Kostyniuk found that the number of provincial effluent discharge permits increased from a single permit in 1957 to 25 active permits in 2002. She also learned that MWLAP records don’t contain sufficient information to determine how much hazardous materials such as cyanide, lead zinc, residual chlorine, ammonia, nitrates, methyl tertiary butyl ether (MTBE) and PCBs are actually ending up in the water.

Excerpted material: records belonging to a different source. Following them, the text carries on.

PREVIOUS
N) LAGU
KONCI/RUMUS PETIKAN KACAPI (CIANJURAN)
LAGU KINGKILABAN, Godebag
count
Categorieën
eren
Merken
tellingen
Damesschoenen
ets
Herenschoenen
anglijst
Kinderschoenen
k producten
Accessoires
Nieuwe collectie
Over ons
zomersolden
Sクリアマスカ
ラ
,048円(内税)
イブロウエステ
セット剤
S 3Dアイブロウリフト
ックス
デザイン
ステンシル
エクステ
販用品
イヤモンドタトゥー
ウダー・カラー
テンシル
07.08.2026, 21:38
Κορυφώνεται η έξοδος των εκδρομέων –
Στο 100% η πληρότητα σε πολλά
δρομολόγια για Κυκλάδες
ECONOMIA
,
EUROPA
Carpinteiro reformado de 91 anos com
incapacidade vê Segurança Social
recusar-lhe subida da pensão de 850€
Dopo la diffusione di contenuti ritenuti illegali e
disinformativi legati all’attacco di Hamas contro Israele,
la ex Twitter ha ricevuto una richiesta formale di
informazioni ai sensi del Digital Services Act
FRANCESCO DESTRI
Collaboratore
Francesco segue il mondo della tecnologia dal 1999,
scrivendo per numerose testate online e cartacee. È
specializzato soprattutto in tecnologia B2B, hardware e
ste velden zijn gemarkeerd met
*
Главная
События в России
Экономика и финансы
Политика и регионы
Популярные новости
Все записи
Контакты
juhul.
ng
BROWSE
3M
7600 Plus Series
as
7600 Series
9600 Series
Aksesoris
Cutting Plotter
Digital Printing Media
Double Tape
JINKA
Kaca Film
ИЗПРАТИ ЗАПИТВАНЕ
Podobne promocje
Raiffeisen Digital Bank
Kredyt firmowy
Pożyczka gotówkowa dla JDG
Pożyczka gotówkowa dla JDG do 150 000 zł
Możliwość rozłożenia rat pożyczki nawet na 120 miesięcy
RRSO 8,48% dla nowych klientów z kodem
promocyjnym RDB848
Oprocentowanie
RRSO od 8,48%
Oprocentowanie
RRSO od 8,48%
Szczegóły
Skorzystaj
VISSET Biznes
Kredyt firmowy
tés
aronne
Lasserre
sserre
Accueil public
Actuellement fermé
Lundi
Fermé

“We’re hopeful this review will focus attention on the fact that Burrard Inlet has become a dumping ground for chemicals that are harmful to human health and the marine environment,” said Christianne Wilhelmson, Georgia Strait Alliance’s Clean Air and Water Program Coordinator.
Jay Ritchlin, Chair of the BC Environmental Network’s Waste, Health & Toxics Caucus noted that “The Burrard Inlet review highlights a problem our members see across the province. We just don’t know the details of what is really being dumped into our air, water and soil, so we can’t work as effectively to create positive improvements.”